--- PROVIDED MATERIAL Enclosed Below ---

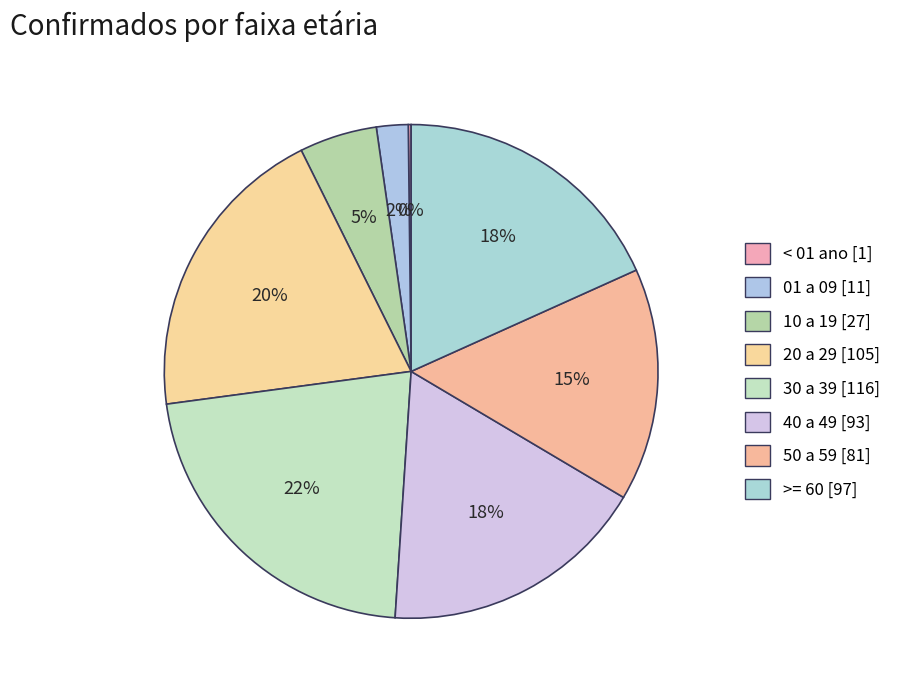

What percentage is the 50 a 59 slice, to the nearest percent?

15%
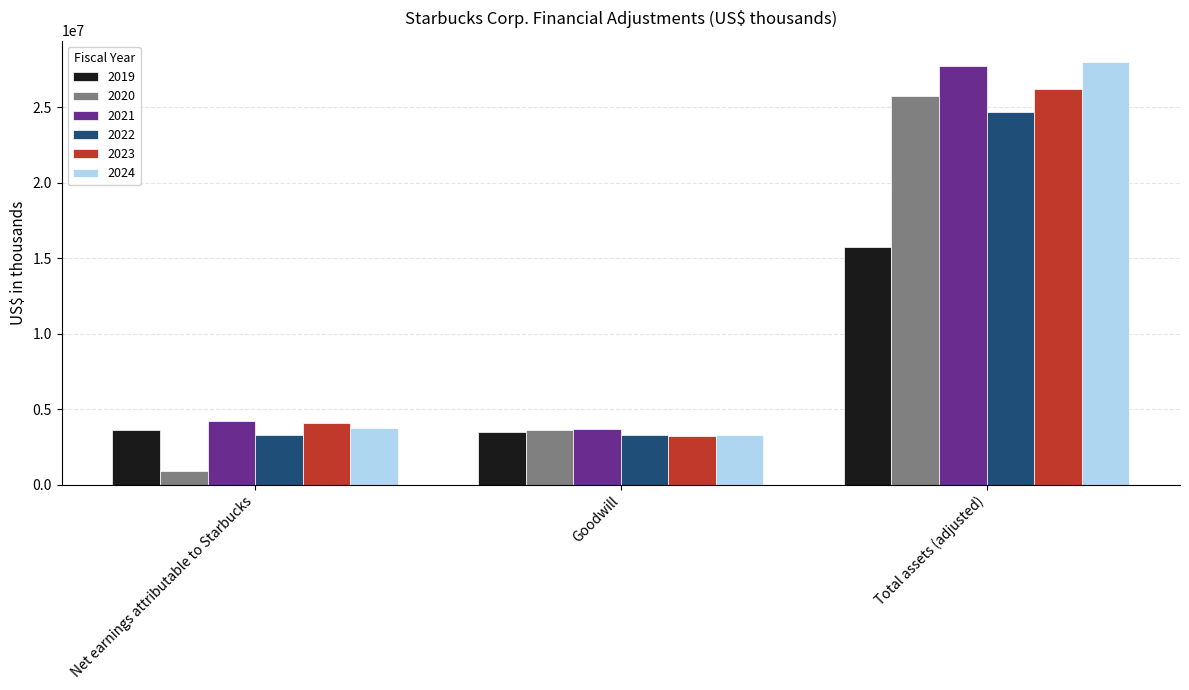

List the labels in order of 2023 value, smallest first.

Goodwill, Net earnings attributable to Starbucks, Total assets (adjusted)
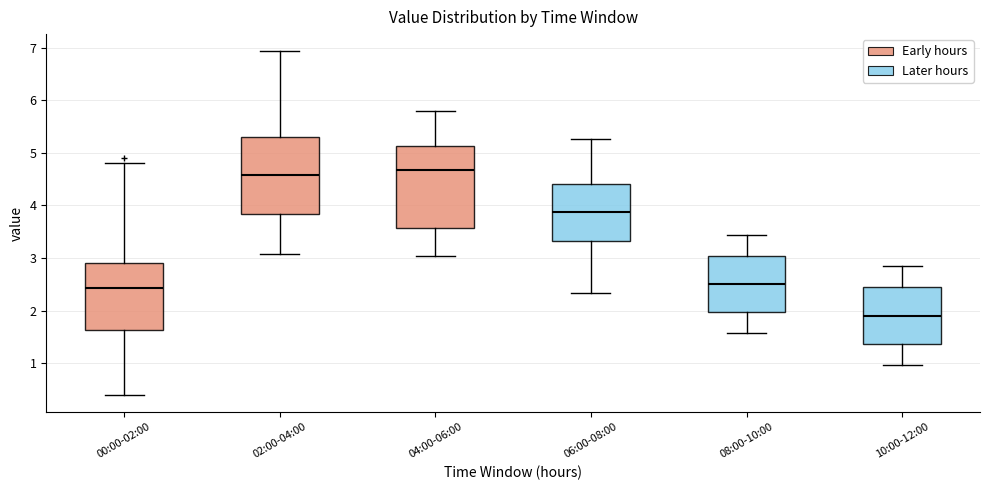

Which box has the lowest median line?

10:00-12:00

--- End of Enclosed PROVIDED MATERIAL ---

Swap "lowest" for "highest" and write out all of the material above again, changing nothing else. Leave the pictures out.

What percentage is the 50 a 59 slice, to the nearest percent?

15%

List the labels in order of 2023 value, smallest first.

Goodwill, Net earnings attributable to Starbucks, Total assets (adjusted)

Which box has the highest median line?

10:00-12:00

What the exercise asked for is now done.